Delays arise at every step. The contract virus-maker has to translate the small-scale production used for research purposes into a recipe for commercial production, where standards are extensive and documentation exhaustive. And the maker has to negotiate a contract to do all this.

Those two steps can easily take a year, said John Dawson, chief executive of Oxford BioMedica. When the contractor finally is ready to start making the viruses, it can be six months to a year before they are ready - assuming there are no glitches along the way.

Manufacturing custom-made viruses can cost biotech firms a third or more of their development budget, even for diseases so rare that they expect to treat only a dozen or so patients in their final study, Wilson said.

The gene therapy companies often have no drugs on the market and need money. But investors have become wary of companies that do not have a ready source of viruses.

"You've got to believe that every time someone gives a pitch to an investor, the investor will say, 'What are you doing about manufacturing?'" Wilson said.

The whole development enterprise has become nerve-racking, researchers said. "You don't know until the end that you have a product that is good enough to be used in a treatment," said Dr. David Williams of Harvard.

Or, as officials at Bluebird Bio can attest, whether you have any product at all.

The company was formed in 2010, hoping to show that gene therapy could work in adrenoleukodystrophy, a rare and fatal neurodegenerative disease that strikes boys. That was before the virus production logjam had begun, and all seemed well. Bluebird gave a virus manufacturer its recipe for making needed viruses.

Then, said Nick Leschly, the company's chief executive, he got bad news. Using Bluebird's recipe, the manufacturing company said it was going to cost Bluebird 1 million dollars to create enough viruses to treat one patient.

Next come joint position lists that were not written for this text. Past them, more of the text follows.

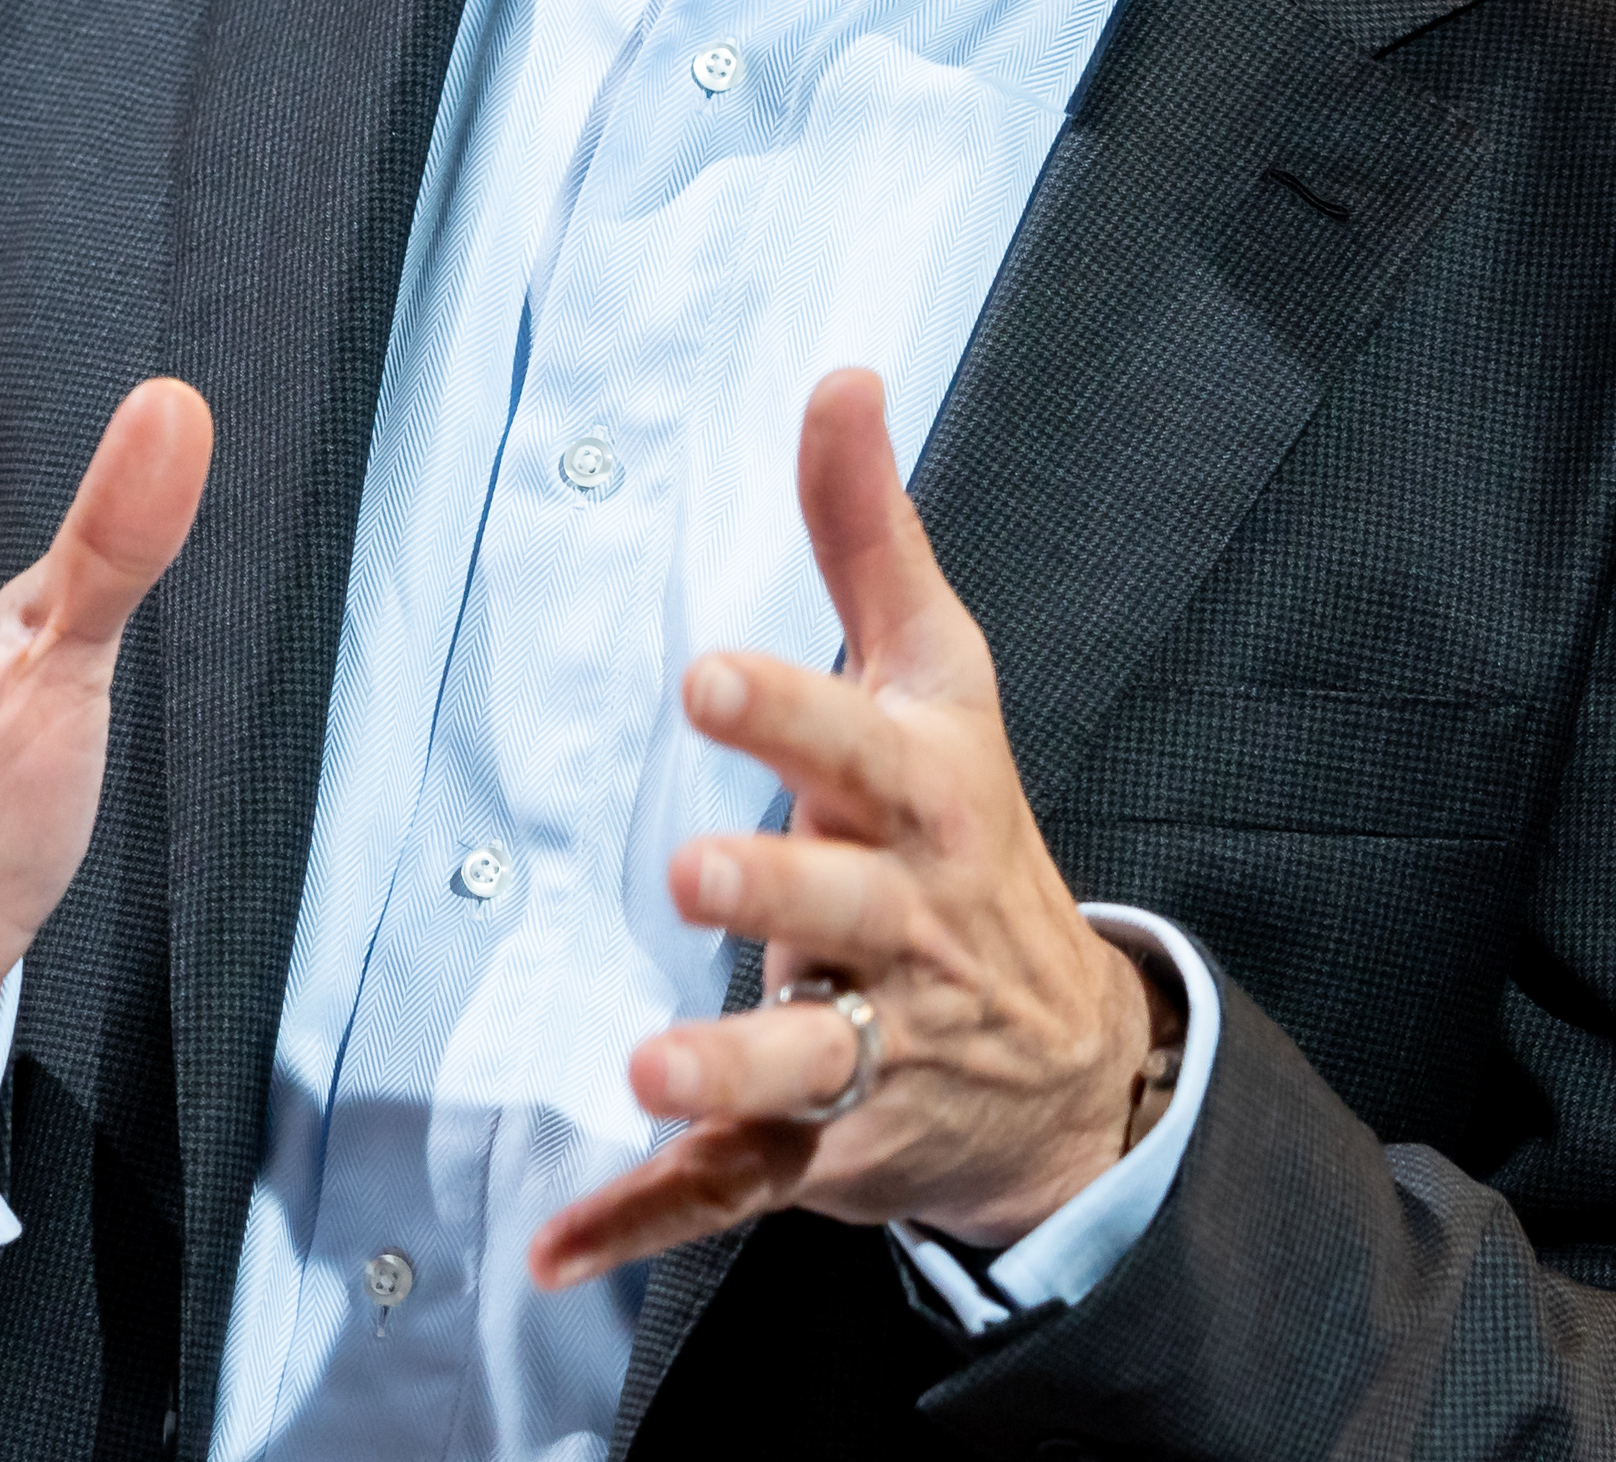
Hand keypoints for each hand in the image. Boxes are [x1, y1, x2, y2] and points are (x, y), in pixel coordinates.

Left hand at [528, 367, 1165, 1289]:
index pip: (860, 751)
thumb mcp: (940, 678)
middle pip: (839, 914)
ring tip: (647, 1070)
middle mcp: (901, 932)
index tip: (708, 674)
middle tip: (694, 872)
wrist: (1064, 1062)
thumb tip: (839, 374)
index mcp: (924, 803)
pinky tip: (551, 1242)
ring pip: (797, 1071)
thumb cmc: (967, 833)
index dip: (789, 713)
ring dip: (725, 1074)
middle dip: (773, 893)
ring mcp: (864, 1052)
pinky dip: (642, 1223)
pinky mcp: (814, 1155)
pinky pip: (726, 1194)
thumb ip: (869, 533)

The company scurried to find ways to improve the efficiency of its recipe. Finally, they were ready to start anew. Manufacturing began, but months later there was nothing to show for it.

"We got no virus," Leschly said.

"It was an Apollo 13 moment," he added. "We put everyone in a room and said, 'We have to figure this out. Everything at the company is now stopped. Nothing can be done without virus.'"

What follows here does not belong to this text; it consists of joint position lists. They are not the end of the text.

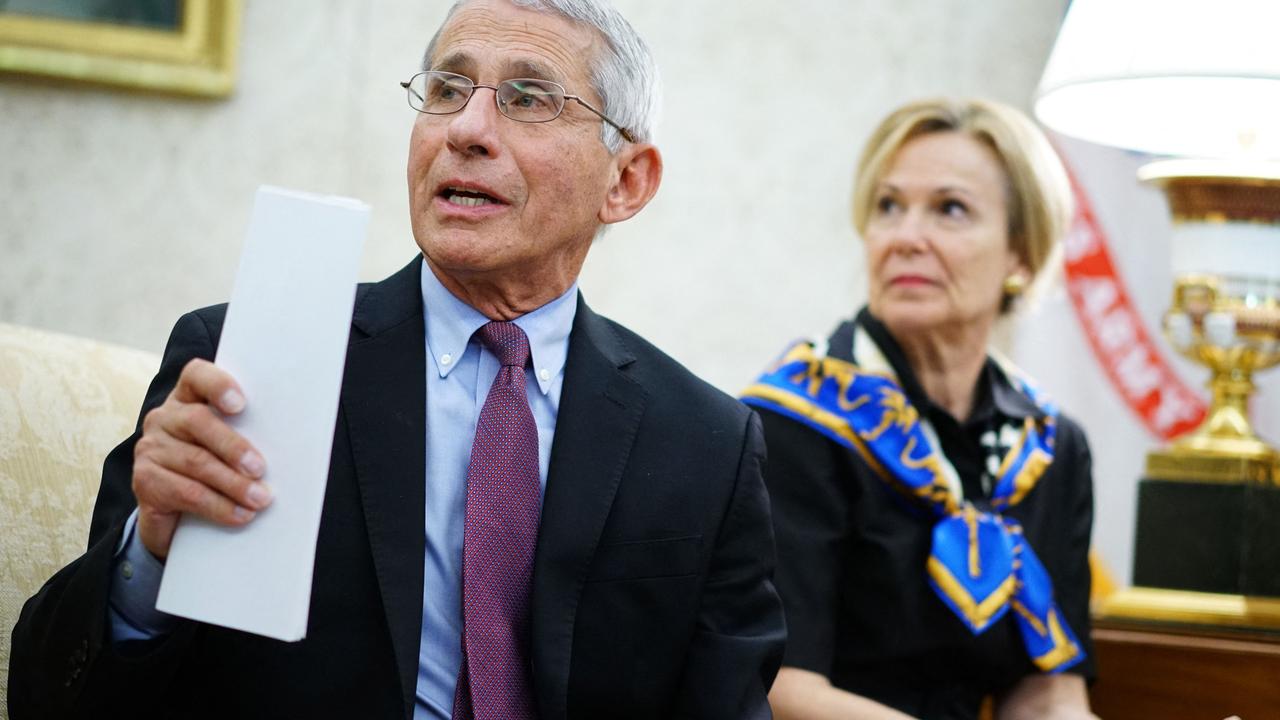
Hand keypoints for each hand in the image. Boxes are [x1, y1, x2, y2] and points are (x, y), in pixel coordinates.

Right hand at [132, 358, 271, 558]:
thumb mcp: (232, 448)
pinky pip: (186, 492)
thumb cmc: (217, 469)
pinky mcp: (145, 481)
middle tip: (260, 468)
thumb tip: (293, 446)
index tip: (240, 404)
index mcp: (188, 399)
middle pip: (198, 421)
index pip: (196, 376)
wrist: (178, 515)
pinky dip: (218, 506)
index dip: (217, 385)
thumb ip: (250, 435)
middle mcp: (164, 418)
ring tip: (259, 499)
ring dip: (233, 484)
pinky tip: (240, 515)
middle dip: (234, 446)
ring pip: (196, 462)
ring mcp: (151, 448)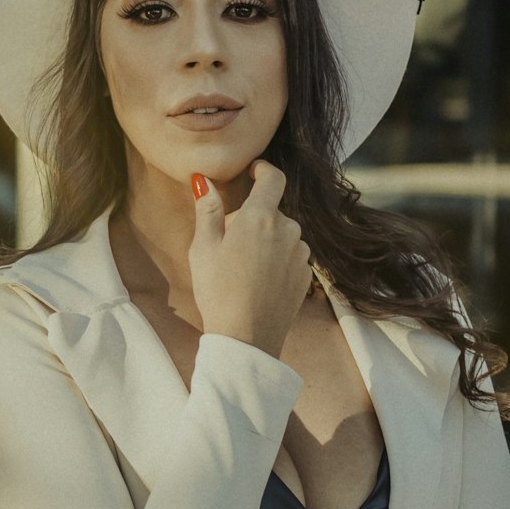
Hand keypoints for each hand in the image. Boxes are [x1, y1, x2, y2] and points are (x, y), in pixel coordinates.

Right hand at [189, 159, 312, 358]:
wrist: (246, 339)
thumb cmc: (218, 291)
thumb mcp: (203, 248)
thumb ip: (206, 209)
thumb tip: (202, 180)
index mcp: (261, 218)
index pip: (273, 178)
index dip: (263, 170)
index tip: (253, 171)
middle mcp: (288, 230)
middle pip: (272, 210)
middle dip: (253, 218)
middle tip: (229, 242)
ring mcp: (301, 254)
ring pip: (283, 234)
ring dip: (267, 240)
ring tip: (243, 267)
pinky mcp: (306, 276)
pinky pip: (291, 256)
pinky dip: (277, 260)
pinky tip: (258, 281)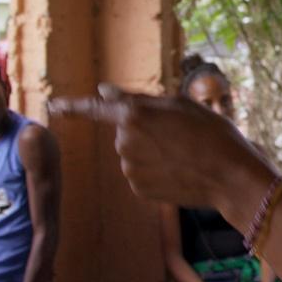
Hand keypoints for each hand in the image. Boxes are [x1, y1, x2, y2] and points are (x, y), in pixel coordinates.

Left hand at [48, 84, 269, 208]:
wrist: (229, 176)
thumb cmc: (211, 133)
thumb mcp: (180, 104)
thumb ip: (136, 99)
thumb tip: (103, 92)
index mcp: (134, 114)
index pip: (95, 108)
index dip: (73, 106)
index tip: (53, 104)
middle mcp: (125, 141)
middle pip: (126, 130)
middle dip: (146, 130)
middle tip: (180, 134)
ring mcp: (130, 168)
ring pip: (134, 153)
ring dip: (152, 151)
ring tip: (184, 153)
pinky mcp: (138, 189)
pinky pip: (141, 173)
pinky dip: (156, 171)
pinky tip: (179, 171)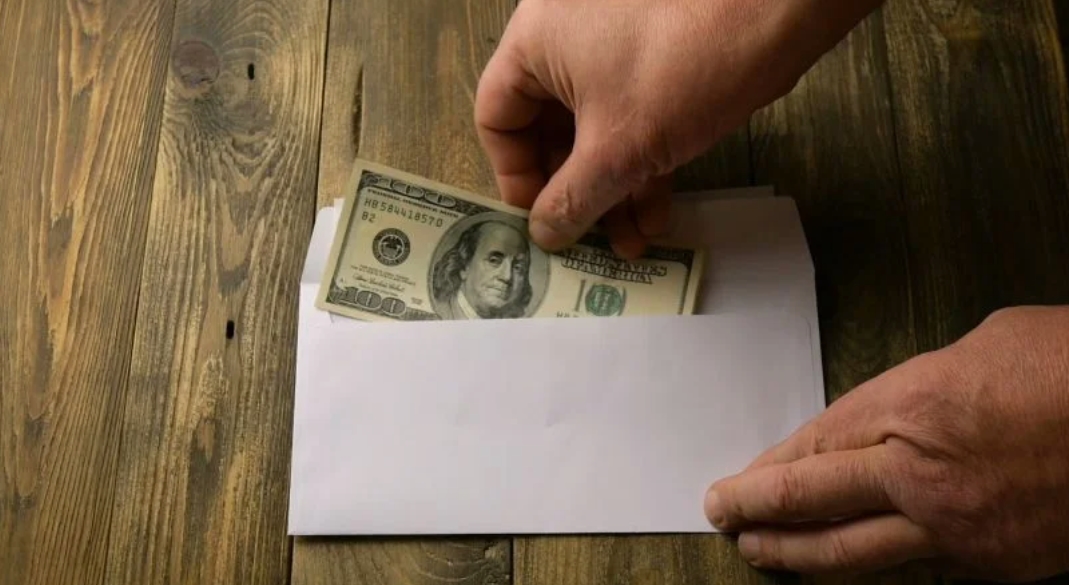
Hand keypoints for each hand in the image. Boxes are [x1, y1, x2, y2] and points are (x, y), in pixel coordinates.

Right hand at [475, 0, 881, 257]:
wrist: (779, 10)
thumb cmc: (681, 68)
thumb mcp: (619, 148)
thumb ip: (572, 199)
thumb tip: (545, 235)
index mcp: (535, 41)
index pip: (497, 117)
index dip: (514, 176)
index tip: (540, 220)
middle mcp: (566, 36)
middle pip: (548, 128)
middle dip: (574, 191)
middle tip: (588, 239)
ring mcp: (614, 43)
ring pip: (595, 128)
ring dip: (611, 187)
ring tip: (631, 239)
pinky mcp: (657, 56)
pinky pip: (631, 114)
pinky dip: (639, 161)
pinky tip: (657, 209)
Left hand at [705, 306, 1068, 581]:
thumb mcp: (982, 346)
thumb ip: (924, 387)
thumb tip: (901, 411)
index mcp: (908, 406)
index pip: (813, 445)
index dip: (769, 468)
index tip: (738, 480)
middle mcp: (917, 472)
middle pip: (811, 500)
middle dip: (755, 510)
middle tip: (719, 515)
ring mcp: (954, 526)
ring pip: (851, 552)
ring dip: (797, 555)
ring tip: (761, 555)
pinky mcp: (992, 562)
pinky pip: (914, 567)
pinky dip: (871, 566)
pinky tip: (848, 565)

They finally found the source of the problem - the acidity of the solution used to grow the viruses was slightly off, killing them.

While the recipe for making viruses can affect prices, the cost of a new treatment also depends on how many patients will take the drug and how many cells from each patient must be altered by a virus.

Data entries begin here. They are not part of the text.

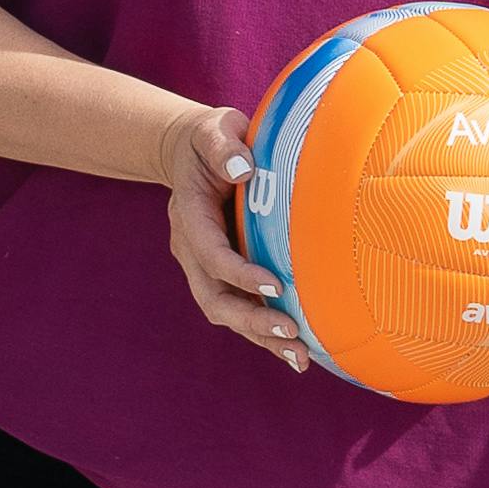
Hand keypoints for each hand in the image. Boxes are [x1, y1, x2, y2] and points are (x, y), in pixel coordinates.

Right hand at [156, 98, 307, 364]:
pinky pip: (240, 309)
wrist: (190, 154)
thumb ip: (224, 146)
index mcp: (190, 217)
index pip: (211, 253)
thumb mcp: (213, 130)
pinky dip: (264, 333)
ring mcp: (205, 266)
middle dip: (252, 321)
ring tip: (298, 358)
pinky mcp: (222, 275)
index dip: (239, 272)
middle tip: (290, 333)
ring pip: (227, 312)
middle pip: (215, 298)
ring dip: (260, 337)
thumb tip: (243, 170)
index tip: (275, 284)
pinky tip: (294, 350)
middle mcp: (192, 249)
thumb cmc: (210, 139)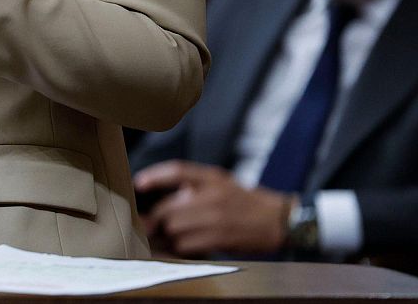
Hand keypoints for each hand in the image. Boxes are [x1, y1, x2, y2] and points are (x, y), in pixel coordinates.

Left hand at [135, 160, 290, 255]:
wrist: (279, 220)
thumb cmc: (245, 201)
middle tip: (148, 226)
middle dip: (156, 220)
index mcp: (211, 178)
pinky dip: (179, 247)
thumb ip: (193, 185)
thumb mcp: (221, 182)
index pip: (177, 170)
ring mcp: (217, 217)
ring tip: (163, 238)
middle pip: (168, 208)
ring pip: (175, 229)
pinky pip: (188, 245)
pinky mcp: (221, 238)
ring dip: (166, 236)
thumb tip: (161, 196)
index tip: (138, 183)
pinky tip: (180, 247)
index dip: (155, 176)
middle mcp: (212, 195)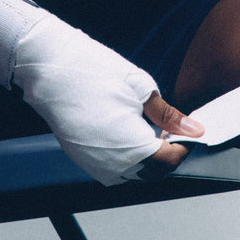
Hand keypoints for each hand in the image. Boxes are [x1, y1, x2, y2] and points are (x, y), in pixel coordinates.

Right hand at [0, 0, 203, 183]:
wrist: (47, 67)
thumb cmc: (89, 72)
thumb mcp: (140, 88)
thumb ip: (168, 114)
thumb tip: (192, 128)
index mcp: (132, 150)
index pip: (171, 161)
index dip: (184, 145)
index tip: (189, 131)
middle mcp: (113, 165)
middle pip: (153, 171)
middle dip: (166, 152)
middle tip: (171, 127)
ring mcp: (95, 165)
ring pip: (133, 172)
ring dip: (146, 155)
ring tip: (147, 126)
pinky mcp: (83, 158)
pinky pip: (113, 167)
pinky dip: (126, 154)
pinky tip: (126, 129)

If a company wanted to deliver a gene therapy to the lung or liver, where the organ's "surface area is huge," the current price could be as much as $3 million per patient - "commercially unviable," said Dawson of Oxford BioMedica.

Oxford is improving its methods, he said, and should soon be able to cut that cost to approximately $300,000 per patient. Methods are improving, Dawson said, and his expectation is that it might cost a mere $30,000 for the viruses in the future.

The costs of testing the drug and marketing it are, of course, out of his hands.